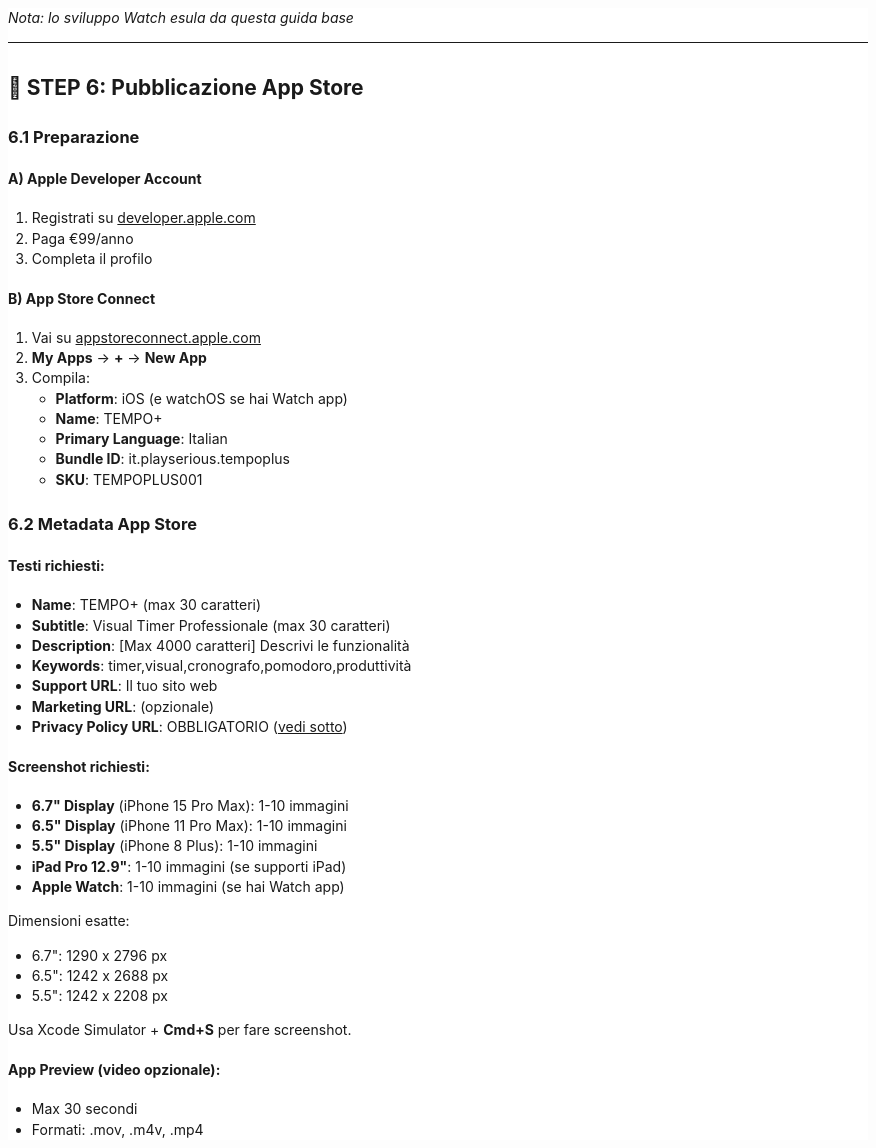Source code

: *Nota: lo sviluppo Watch esula da questa guida base*

---

## 🚢 STEP 6: Pubblicazione App Store

### 6.1 Preparazione

#### A) Apple Developer Account
1. Registrati su [developer.apple.com](https://developer.apple.com)
2. Paga €99/anno
3. Completa il profilo

#### B) App Store Connect
1. Vai su [appstoreconnect.apple.com](https://appstoreconnect.apple.com)
2. **My Apps** → **+** → **New App**
3. Compila:
   - **Platform**: iOS (e watchOS se hai Watch app)
   - **Name**: TEMPO+
   - **Primary Language**: Italian
   - **Bundle ID**: it.playserious.tempoplus
   - **SKU**: TEMPOPLUS001

### 6.2 Metadata App Store

#### Testi richiesti:
- **Name**: TEMPO+ (max 30 caratteri)
- **Subtitle**: Visual Timer Professionale (max 30 caratteri)
- **Description**: [Max 4000 caratteri] Descrivi le funzionalità
- **Keywords**: timer,visual,cronografo,pomodoro,produttività
- **Support URL**: Il tuo sito web
- **Marketing URL**: (opzionale)
- **Privacy Policy URL**: OBBLIGATORIO ([vedi sotto](#privacy-policy))

#### Screenshot richiesti:
- **6.7" Display** (iPhone 15 Pro Max): 1-10 immagini
- **6.5" Display** (iPhone 11 Pro Max): 1-10 immagini  
- **5.5" Display** (iPhone 8 Plus): 1-10 immagini
- **iPad Pro 12.9"**: 1-10 immagini (se supporti iPad)
- **Apple Watch**: 1-10 immagini (se hai Watch app)

Dimensioni esatte:
- 6.7": 1290 x 2796 px
- 6.5": 1242 x 2688 px
- 5.5": 1242 x 2208 px

Usa Xcode Simulator + **Cmd+S** per fare screenshot.

#### App Preview (video opzionale):
- Max 30 secondi
- Formati: .mov, .m4v, .mp4

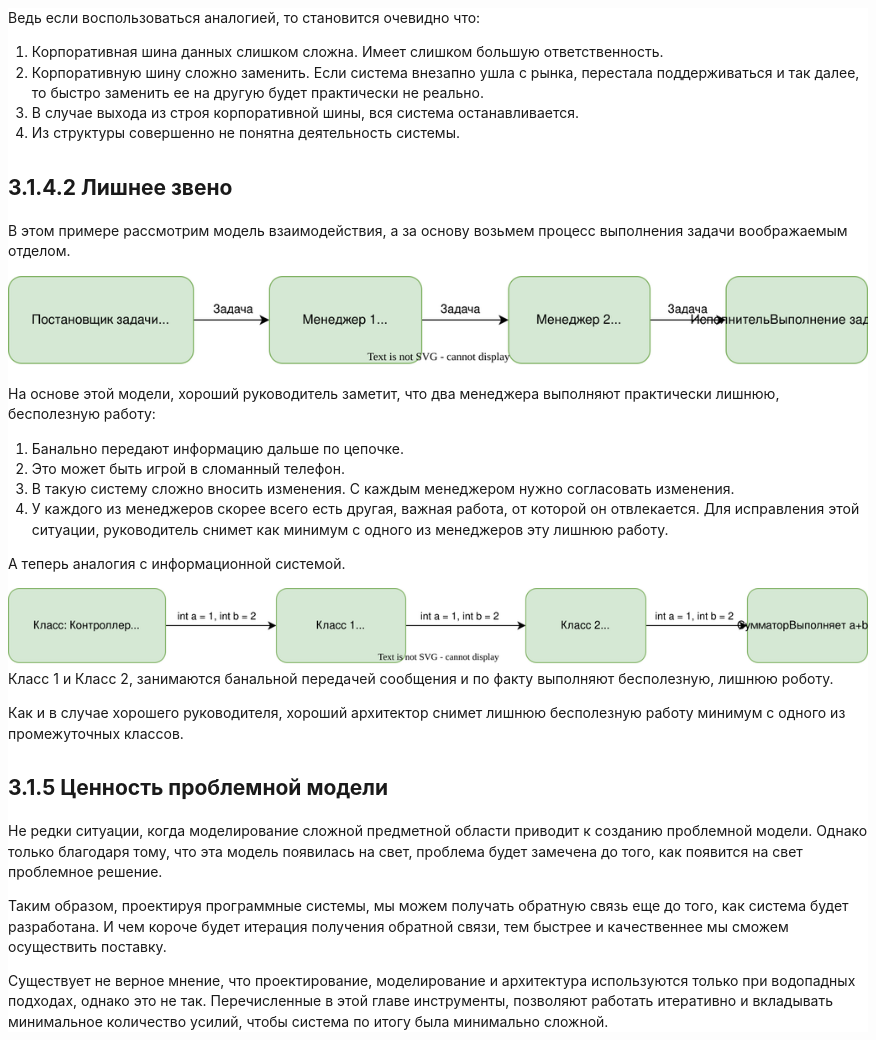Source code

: Ведь если воспользоваться аналогией, то становится очевидно что: 
1) Корпоративная шина данных слишком сложна. Имеет слишком большую ответственность.
2) Корпоративную шину сложно заменить. Если система внезапно ушла с рынка, перестала поддерживаться и так далее, то быстро заменить ее на другую будет практически не реально.
3) В случае выхода из строя корпоративной шины, вся система останавливается.
4) Из структуры совершенно не понятна деятельность системы.

## 3.1.4.2 Лишнее звено

В этом примере рассмотрим модель взаимодействия, а за основу возьмем процесс выполнения задачи воображаемым отделом.

![Человеческая система](Примеры/Примеры%20аналогии/Лишнее%20звено/Человеческая%20система.svg)

На основе этой модели, хороший руководитель заметит, что два менеджера выполняют практически лишнюю, бесполезную работу:
1) Банально передают информацию дальше по цепочке. 
2) Это может быть игрой в сломанный телефон.
3) В такую систему сложно вносить изменения. С каждым менеджером нужно согласовать изменения.
4) У каждого из менеджеров скорее всего есть другая, важная работа, от которой он отвлекается.
Для исправления этой ситуации, руководитель снимет как минимум с одного из менеджеров эту лишнюю работу.

А теперь аналогия с информационной системой.

![Информационная система](Примеры/Примеры%20аналогии/Лишнее%20звено/Информационная%20система.svg)
Класс 1 и Класс 2, занимаются банальной передачей сообщения и по факту выполняют бесполезную, лишнюю роботу.

Как и в случае хорошего руководителя, хороший архитектор снимет лишнюю бесполезную работу минимум с одного из промежуточных классов.

## 3.1.5 Ценность проблемной модели

Не редки ситуации, когда моделирование сложной предметной области приводит к созданию проблемной модели. Однако только благодаря тому, что эта модель появилась на свет, проблема будет замечена до того, как появится на свет проблемное решение.

Таким образом, проектируя программные системы, мы можем получать обратную связь еще до того, как система будет разработана. И чем короче будет итерация получения обратной связи, тем быстрее и качественнее мы сможем осуществить поставку.

Существует не верное мнение, что проектирование, моделирование и архитектура используются только при водопадных подходах, однако это не так. Перечисленные в этой главе инструменты, позволяют работать итеративно и вкладывать минимальное количество усилий, чтобы система по итогу была минимально сложной.

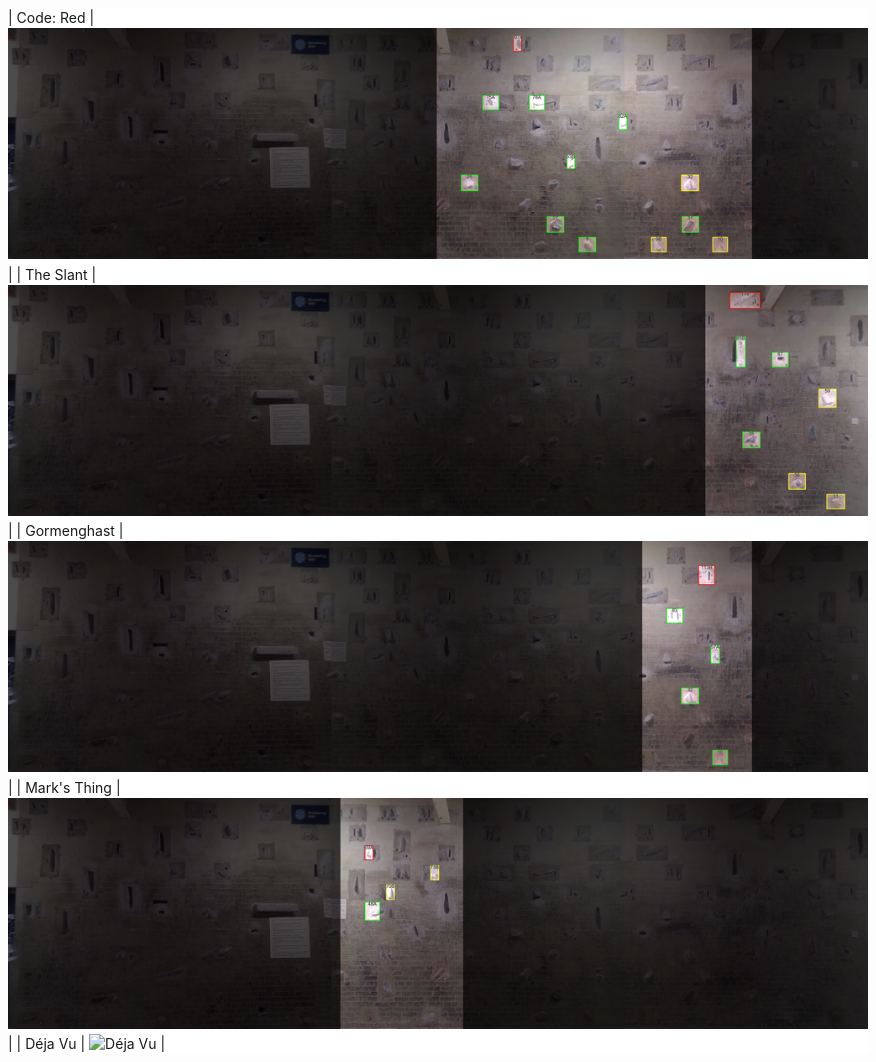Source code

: | Code: Red                                    | ![Code: Red](routes/codered.png?raw=true)                                                                 |
| The Slant                                    | ![The Slant](routes/theslant.png?raw=true)                                                                |
| Gormenghast                                  | ![Gormenghast](routes/gormenghast.png?raw=true)                                                           |
| Mark's Thing                                 | ![Mark's Thing](routes/marksthing.png?raw=true)                                                           |
| Déja Vu                                      | ![Déja Vu](routes/déjavu.png?raw=true)                                                                    |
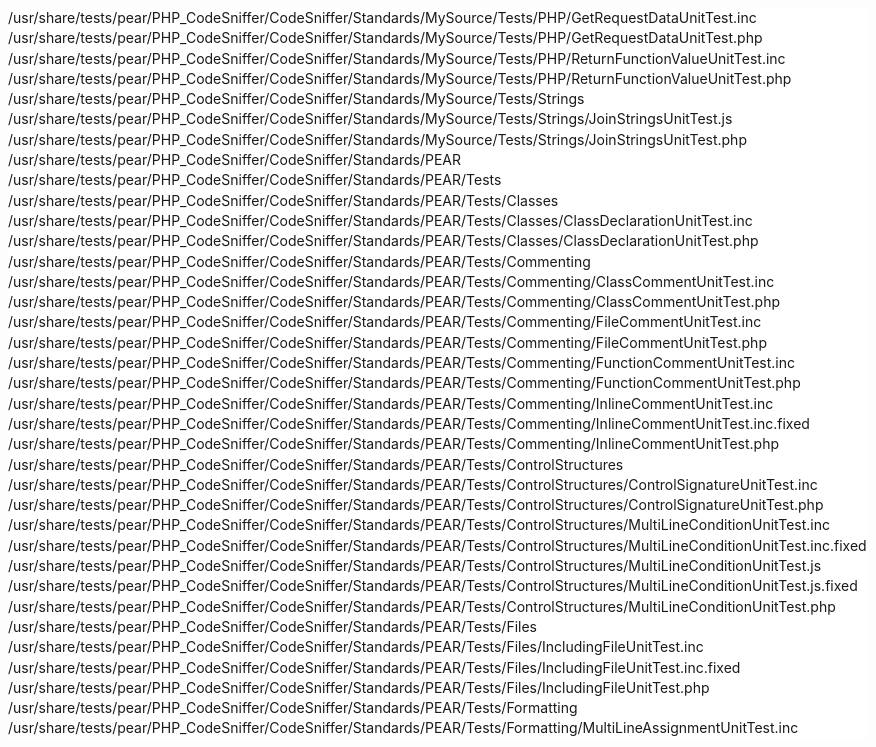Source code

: /usr/share/tests/pear/PHP\_CodeSniffer/CodeSniffer/Standards/MySource/Tests/PHP/GetRequestDataUnitTest.inc  
/usr/share/tests/pear/PHP\_CodeSniffer/CodeSniffer/Standards/MySource/Tests/PHP/GetRequestDataUnitTest.php  
/usr/share/tests/pear/PHP\_CodeSniffer/CodeSniffer/Standards/MySource/Tests/PHP/ReturnFunctionValueUnitTest.inc  
/usr/share/tests/pear/PHP\_CodeSniffer/CodeSniffer/Standards/MySource/Tests/PHP/ReturnFunctionValueUnitTest.php  
/usr/share/tests/pear/PHP\_CodeSniffer/CodeSniffer/Standards/MySource/Tests/Strings  
/usr/share/tests/pear/PHP\_CodeSniffer/CodeSniffer/Standards/MySource/Tests/Strings/JoinStringsUnitTest.js  
/usr/share/tests/pear/PHP\_CodeSniffer/CodeSniffer/Standards/MySource/Tests/Strings/JoinStringsUnitTest.php  
/usr/share/tests/pear/PHP\_CodeSniffer/CodeSniffer/Standards/PEAR  
/usr/share/tests/pear/PHP\_CodeSniffer/CodeSniffer/Standards/PEAR/Tests  
/usr/share/tests/pear/PHP\_CodeSniffer/CodeSniffer/Standards/PEAR/Tests/Classes  
/usr/share/tests/pear/PHP\_CodeSniffer/CodeSniffer/Standards/PEAR/Tests/Classes/ClassDeclarationUnitTest.inc  
/usr/share/tests/pear/PHP\_CodeSniffer/CodeSniffer/Standards/PEAR/Tests/Classes/ClassDeclarationUnitTest.php  
/usr/share/tests/pear/PHP\_CodeSniffer/CodeSniffer/Standards/PEAR/Tests/Commenting  
/usr/share/tests/pear/PHP\_CodeSniffer/CodeSniffer/Standards/PEAR/Tests/Commenting/ClassCommentUnitTest.inc  
/usr/share/tests/pear/PHP\_CodeSniffer/CodeSniffer/Standards/PEAR/Tests/Commenting/ClassCommentUnitTest.php  
/usr/share/tests/pear/PHP\_CodeSniffer/CodeSniffer/Standards/PEAR/Tests/Commenting/FileCommentUnitTest.inc  
/usr/share/tests/pear/PHP\_CodeSniffer/CodeSniffer/Standards/PEAR/Tests/Commenting/FileCommentUnitTest.php  
/usr/share/tests/pear/PHP\_CodeSniffer/CodeSniffer/Standards/PEAR/Tests/Commenting/FunctionCommentUnitTest.inc  
/usr/share/tests/pear/PHP\_CodeSniffer/CodeSniffer/Standards/PEAR/Tests/Commenting/FunctionCommentUnitTest.php  
/usr/share/tests/pear/PHP\_CodeSniffer/CodeSniffer/Standards/PEAR/Tests/Commenting/InlineCommentUnitTest.inc  
/usr/share/tests/pear/PHP\_CodeSniffer/CodeSniffer/Standards/PEAR/Tests/Commenting/InlineCommentUnitTest.inc.fixed  
/usr/share/tests/pear/PHP\_CodeSniffer/CodeSniffer/Standards/PEAR/Tests/Commenting/InlineCommentUnitTest.php  
/usr/share/tests/pear/PHP\_CodeSniffer/CodeSniffer/Standards/PEAR/Tests/ControlStructures  
/usr/share/tests/pear/PHP\_CodeSniffer/CodeSniffer/Standards/PEAR/Tests/ControlStructures/ControlSignatureUnitTest.inc  
/usr/share/tests/pear/PHP\_CodeSniffer/CodeSniffer/Standards/PEAR/Tests/ControlStructures/ControlSignatureUnitTest.php  
/usr/share/tests/pear/PHP\_CodeSniffer/CodeSniffer/Standards/PEAR/Tests/ControlStructures/MultiLineConditionUnitTest.inc  
/usr/share/tests/pear/PHP\_CodeSniffer/CodeSniffer/Standards/PEAR/Tests/ControlStructures/MultiLineConditionUnitTest.inc.fixed  
/usr/share/tests/pear/PHP\_CodeSniffer/CodeSniffer/Standards/PEAR/Tests/ControlStructures/MultiLineConditionUnitTest.js  
/usr/share/tests/pear/PHP\_CodeSniffer/CodeSniffer/Standards/PEAR/Tests/ControlStructures/MultiLineConditionUnitTest.js.fixed  
/usr/share/tests/pear/PHP\_CodeSniffer/CodeSniffer/Standards/PEAR/Tests/ControlStructures/MultiLineConditionUnitTest.php  
/usr/share/tests/pear/PHP\_CodeSniffer/CodeSniffer/Standards/PEAR/Tests/Files  
/usr/share/tests/pear/PHP\_CodeSniffer/CodeSniffer/Standards/PEAR/Tests/Files/IncludingFileUnitTest.inc  
/usr/share/tests/pear/PHP\_CodeSniffer/CodeSniffer/Standards/PEAR/Tests/Files/IncludingFileUnitTest.inc.fixed  
/usr/share/tests/pear/PHP\_CodeSniffer/CodeSniffer/Standards/PEAR/Tests/Files/IncludingFileUnitTest.php  
/usr/share/tests/pear/PHP\_CodeSniffer/CodeSniffer/Standards/PEAR/Tests/Formatting  
/usr/share/tests/pear/PHP\_CodeSniffer/CodeSniffer/Standards/PEAR/Tests/Formatting/MultiLineAssignmentUnitTest.inc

______

_Task instructions:_ Keeping every character as it is, restate the lines above that run from the line with "2) Это может быть игрой в сломанный телефон." through the line with "А теперь аналогия с информационной системой.", both included, and nothing else.

_Finished exercise:_
2) Это может быть игрой в сломанный телефон.
3) В такую систему сложно вносить изменения. С каждым менеджером нужно согласовать изменения.
4) У каждого из менеджеров скорее всего есть другая, важная работа, от которой он отвлекается.
Для исправления этой ситуации, руководитель снимет как минимум с одного из менеджеров эту лишнюю работу.

А теперь аналогия с информационной системой.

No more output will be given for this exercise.